What attracts me to most of Hannah’s work is the poetic cadence imbued in his prose lines, especially the intensity of his rhythm such as you find in the story “Bats Out of Hell Division.”
TB: Hannah’s strength as a teacher and a guide come out clearly in the essays, but there’s also a lot of allusion to how difficult, argumentative, and even litigious he could be. Seems like a tricky character. Was there a lot of drama and divisiveness around him or did people generally understand that the positives outweighed the negatives?

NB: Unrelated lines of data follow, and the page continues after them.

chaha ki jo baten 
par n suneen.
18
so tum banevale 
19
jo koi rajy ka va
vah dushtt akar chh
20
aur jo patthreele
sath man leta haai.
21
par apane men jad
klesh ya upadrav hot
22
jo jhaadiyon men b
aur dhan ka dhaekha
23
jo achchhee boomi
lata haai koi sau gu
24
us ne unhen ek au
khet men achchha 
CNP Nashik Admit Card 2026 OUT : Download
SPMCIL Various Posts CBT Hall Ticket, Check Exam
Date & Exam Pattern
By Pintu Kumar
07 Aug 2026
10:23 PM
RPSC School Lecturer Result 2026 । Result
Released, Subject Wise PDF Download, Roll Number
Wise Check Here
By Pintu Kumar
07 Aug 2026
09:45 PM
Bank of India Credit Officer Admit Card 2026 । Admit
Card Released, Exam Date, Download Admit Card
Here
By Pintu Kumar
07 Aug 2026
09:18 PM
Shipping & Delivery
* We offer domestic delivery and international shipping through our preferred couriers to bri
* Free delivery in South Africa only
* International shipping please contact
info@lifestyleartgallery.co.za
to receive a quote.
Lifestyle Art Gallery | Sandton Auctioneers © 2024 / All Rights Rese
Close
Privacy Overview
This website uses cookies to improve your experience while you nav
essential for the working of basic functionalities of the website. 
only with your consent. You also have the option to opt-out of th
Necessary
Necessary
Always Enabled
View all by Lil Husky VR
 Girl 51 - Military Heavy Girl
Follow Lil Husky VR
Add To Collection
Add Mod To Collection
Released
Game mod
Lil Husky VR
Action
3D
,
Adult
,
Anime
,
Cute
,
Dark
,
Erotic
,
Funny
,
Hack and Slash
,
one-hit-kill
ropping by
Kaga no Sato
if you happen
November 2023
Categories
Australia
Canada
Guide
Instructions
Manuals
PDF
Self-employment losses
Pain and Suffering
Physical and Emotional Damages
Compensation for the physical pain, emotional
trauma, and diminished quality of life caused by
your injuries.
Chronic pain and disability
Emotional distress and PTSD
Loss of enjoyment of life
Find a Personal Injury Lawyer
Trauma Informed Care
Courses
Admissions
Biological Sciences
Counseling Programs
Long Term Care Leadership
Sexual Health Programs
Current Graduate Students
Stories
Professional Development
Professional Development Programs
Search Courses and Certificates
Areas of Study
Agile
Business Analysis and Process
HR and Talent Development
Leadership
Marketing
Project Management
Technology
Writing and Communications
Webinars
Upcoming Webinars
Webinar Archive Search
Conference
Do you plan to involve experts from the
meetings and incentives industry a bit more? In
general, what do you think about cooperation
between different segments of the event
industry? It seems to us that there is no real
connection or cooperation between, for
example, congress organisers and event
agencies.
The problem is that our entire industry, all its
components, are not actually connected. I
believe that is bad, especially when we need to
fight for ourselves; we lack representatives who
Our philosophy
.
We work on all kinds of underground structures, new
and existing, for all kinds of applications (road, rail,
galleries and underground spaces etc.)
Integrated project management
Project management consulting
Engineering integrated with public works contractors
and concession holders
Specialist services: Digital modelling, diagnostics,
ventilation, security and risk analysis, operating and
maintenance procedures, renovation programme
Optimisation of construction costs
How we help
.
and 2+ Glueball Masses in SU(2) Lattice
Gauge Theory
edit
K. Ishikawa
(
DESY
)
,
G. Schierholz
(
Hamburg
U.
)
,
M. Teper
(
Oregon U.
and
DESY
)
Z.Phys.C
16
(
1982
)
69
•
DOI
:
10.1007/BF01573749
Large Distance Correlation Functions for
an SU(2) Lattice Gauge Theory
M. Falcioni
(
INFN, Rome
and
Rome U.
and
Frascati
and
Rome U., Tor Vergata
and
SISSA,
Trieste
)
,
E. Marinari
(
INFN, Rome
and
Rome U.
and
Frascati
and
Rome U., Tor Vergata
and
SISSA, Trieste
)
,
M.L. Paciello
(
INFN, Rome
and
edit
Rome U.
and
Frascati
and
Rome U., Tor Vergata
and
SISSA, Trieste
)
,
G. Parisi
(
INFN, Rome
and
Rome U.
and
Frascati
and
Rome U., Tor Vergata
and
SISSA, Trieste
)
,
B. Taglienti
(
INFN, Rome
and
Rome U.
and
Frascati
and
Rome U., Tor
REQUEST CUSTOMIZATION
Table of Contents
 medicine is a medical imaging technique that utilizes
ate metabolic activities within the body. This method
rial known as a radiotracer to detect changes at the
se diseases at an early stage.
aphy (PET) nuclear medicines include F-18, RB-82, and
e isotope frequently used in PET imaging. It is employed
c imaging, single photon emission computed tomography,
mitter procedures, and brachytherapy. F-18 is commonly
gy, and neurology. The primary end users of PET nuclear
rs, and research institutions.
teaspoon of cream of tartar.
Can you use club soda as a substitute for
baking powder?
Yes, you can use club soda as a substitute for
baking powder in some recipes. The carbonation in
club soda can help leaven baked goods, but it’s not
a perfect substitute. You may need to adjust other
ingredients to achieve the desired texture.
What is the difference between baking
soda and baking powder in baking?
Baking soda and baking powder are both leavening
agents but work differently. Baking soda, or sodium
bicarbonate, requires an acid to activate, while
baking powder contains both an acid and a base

LB: Unlike a lot of students I went to graduate school with, I liked the way he conducted his workshops; he rarely gave concrete advice on how a story could be revised. For him, either a story worked or it didn’t. When he liked something you wrote it was the greatest high, and the lowest depths of hell when he didn’t like your story. The number of students who suffered tears in his classes is legendary. Fortunately for me, he was pretty much into what I was writing.
TB: Considering how many of his students contributed, this collection’s clear excellence serves as a wonderful testament to his work as a teacher. How did he influence your own writing?
LB: I’ll have to be blunt and say he hasn’t, except to the extent that I’ve tried to write with “brutal honesty.” But mostly it’s his voice that still lives and breaths through me.
TB: Have they put a headstone on his grave yet?
LB: Yes, he’s buried in Oxford Cemetery, right down the hill from Faulkner.